[1] In acute liver failure, the net effect of all hemostatic chan

[1] In acute liver failure, the net effect of all hemostatic changes is not clear, partly because the changes in the hemostatic system in these patients have been less well defined compared with those in patients with cirrhosis. In an effort to elucidate this issue, we are systematically studying consequences of hemostatic defects in patients with acute liver failure. We recently demonstrated an intact selleck thrombin generating capacity in plasma from patients with acute liver injury and acute liver failure

(ALI/ALF) despite severely reduced plasma levels of coagulation factors and abnormal routine diagnostic tests of coagulation, such as the prothrombin time.[5] This intact thrombin generation has been ascribed to a concomitant decrease in both procoagulant and anticoagulant factors.

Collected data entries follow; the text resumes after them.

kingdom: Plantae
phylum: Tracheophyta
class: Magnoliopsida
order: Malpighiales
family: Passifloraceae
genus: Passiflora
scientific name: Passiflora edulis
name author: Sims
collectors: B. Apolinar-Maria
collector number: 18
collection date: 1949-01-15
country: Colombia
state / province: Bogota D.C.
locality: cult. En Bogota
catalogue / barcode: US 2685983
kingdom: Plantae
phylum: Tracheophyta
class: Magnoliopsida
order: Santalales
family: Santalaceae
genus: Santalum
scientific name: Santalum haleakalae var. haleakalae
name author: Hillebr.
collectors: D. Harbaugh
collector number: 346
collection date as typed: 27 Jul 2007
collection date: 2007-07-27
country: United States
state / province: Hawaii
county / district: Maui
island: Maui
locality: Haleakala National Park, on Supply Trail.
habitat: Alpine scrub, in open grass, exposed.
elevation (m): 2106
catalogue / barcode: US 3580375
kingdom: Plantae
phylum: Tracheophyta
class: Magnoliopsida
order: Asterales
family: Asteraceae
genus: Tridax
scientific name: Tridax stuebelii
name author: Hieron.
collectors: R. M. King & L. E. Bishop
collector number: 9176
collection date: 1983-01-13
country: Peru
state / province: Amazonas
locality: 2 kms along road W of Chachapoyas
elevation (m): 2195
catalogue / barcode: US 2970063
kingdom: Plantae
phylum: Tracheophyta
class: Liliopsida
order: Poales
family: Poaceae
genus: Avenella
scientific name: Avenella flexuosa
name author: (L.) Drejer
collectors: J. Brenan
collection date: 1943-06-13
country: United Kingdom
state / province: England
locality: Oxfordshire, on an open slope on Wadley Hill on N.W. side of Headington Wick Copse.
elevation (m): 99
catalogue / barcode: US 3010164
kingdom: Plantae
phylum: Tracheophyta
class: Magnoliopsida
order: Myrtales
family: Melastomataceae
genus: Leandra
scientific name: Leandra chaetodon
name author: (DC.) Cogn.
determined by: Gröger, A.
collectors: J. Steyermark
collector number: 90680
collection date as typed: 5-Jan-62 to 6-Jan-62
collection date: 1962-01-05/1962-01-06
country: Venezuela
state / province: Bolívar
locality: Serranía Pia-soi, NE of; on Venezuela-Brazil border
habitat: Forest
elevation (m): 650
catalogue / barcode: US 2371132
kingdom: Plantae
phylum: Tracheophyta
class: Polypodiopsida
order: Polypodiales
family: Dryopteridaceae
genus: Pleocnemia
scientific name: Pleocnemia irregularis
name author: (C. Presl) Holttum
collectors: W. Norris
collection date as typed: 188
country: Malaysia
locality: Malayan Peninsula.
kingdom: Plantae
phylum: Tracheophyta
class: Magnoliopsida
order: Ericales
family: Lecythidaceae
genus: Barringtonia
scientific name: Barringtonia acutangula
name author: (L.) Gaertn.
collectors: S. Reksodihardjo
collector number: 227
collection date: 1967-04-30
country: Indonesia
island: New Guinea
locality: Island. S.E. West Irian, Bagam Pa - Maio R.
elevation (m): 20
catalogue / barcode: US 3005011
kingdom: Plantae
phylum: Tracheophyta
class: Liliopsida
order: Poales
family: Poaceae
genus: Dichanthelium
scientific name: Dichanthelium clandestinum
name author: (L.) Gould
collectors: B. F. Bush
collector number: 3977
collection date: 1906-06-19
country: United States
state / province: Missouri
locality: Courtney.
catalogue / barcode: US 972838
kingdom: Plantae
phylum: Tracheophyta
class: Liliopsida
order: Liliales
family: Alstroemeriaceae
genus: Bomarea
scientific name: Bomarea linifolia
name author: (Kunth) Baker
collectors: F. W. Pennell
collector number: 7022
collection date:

In vivo, however, thrombin generation is not only a function of procoagulant and anticoagulant factors, but also of platelets.[6] The platelet surface provides a scaffold for the assembly of coagulation MLN0128 concentration factor complexes, and this assembly is an essential step in the thrombin generation pathway. Primary and secondary hemostasis, therefore, are

integrated physiologically to facilitate thrombin generation and fibrin formation. In view of the physiological importance of platelets in supporting coagulation, we now aim to better define changes in the primary hemostatic system of patients with ALI/ALF and their net effect on bleeding, thrombosis, and disease progression. Our group

initially studied parameters reflecting platelet function by thromboelastography using whole blood of patients with ALI/ALF.[7] We found evidence of normal to increased platelet activity in whole blood of patients with ALI/ALF when compared with normal controls despite reduced platelet numbers in a proportion of patients. The exact mechanisms underlying the observed increase in parameters reflecting platelet function and adhesion are unknown, but it may be attributed to increased levels of the adhesive protein von Willebrand factor (VWF). selleck compound Indeed, we have demonstrated that elevated levels of VWF may (over)compensate for abnormalities in platelet number and function in patients with cirrhosis.[8] These high VWF plasma levels result from disease-related overactivation of the reticulo-endothelial system in endothelial cells.[9, 10] VWF is a large, multimeric protein, and its interaction with platelet glycoprotein Ib is essential for platelet adhesion under conditions of flow, as evidenced by the bleeding tendency associated with qualitative or quantitative defects in VWF in von Willebrand disease. The functional capacity of VWF is normally strictly regulated in the blood by the VWF-cleaving protease, ADAMTS13, as VWF reactivity towards platelets is directly proportional to its multimeric size.